▶ _Directions_:
Answer these questions from the article on Phoenix drug seizures below:
1. What is the name of the Phoenix Police Department commander quoted, and which bureau is he with?
2. On what day did he speak to KTAR News 92.3 FM?
3. In what year did the department see some of the largest individual drug seizures in its history?

Drug seizures in Phoenix hit historic milestone amid COVID-19 pandemic
Apr 1, 2021, 4:25 AM
(Photo by Jeff J Mitchell/Getty Images)
PHOENIX – Not even a global pandemic could slow the drug trade, and in the Valley, things seem to have gotten worse.
“In a COVID environment, we didn’t notice any decline in drug activity,” Phoenix Police Department Commander Jim Gallagher with the Drug Enforcement Bureau told KTAR News 92.3 FM on Monday.
While many things in day-to-day life slowed down because of the coronavirus pandemic, drugs making their way into Phoenix did not. In fact, the Phoenix Police Department in 2020 saw some of the largest individual drug seizures in the department’s history.
Over the past year, Gallagher reports seeing more organized groups engaging in large-scale drug dealing alongside local dealers.

▶ _Collected data_:
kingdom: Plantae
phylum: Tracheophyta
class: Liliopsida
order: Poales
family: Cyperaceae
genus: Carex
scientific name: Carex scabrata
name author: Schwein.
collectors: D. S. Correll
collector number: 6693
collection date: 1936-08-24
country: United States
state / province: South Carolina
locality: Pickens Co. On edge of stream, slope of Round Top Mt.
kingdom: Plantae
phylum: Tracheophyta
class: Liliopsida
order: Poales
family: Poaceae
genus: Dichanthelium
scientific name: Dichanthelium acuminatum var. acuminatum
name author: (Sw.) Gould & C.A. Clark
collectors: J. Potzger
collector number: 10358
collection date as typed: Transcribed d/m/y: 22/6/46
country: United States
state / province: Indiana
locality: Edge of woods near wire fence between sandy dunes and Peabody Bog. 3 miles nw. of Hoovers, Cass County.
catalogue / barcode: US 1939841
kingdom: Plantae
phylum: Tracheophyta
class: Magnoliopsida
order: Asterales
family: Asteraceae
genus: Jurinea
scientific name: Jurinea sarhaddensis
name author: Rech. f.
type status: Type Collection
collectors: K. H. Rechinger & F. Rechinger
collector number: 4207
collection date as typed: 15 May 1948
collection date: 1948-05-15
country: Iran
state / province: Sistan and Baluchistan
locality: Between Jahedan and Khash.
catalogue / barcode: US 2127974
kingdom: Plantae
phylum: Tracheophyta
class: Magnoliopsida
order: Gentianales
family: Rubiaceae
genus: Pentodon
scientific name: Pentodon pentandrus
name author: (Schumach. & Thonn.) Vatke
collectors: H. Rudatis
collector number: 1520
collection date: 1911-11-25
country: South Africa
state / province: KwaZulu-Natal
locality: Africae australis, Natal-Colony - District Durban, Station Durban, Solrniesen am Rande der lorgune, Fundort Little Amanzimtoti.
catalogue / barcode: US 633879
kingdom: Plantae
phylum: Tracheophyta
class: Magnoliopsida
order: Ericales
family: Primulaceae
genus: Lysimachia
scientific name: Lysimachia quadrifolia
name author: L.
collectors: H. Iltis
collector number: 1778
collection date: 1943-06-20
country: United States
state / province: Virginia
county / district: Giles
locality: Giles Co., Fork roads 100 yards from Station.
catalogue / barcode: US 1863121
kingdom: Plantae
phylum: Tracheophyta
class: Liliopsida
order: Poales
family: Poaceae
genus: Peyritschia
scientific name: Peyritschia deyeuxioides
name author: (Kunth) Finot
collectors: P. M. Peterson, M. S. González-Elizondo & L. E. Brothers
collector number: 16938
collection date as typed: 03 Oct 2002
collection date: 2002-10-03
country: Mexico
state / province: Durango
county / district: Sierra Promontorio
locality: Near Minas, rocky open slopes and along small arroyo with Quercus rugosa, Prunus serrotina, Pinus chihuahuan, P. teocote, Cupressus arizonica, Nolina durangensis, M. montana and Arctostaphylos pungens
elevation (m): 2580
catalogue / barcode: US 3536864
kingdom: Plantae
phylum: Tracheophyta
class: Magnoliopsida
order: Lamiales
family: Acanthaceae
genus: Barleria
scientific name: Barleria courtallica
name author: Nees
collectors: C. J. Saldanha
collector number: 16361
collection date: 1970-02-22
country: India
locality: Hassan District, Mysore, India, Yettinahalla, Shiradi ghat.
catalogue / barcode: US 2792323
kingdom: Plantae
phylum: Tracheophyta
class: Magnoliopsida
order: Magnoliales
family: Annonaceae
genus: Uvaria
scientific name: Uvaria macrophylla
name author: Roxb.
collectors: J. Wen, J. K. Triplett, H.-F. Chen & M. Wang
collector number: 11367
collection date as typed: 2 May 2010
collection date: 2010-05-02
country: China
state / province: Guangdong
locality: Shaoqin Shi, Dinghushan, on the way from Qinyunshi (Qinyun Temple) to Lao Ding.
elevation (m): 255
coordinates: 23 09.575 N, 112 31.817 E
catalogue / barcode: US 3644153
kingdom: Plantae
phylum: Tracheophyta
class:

▶ _The answer_:
1. Jim Gallagher, with the Drug Enforcement Bureau.
2. Monday.
3. 2020.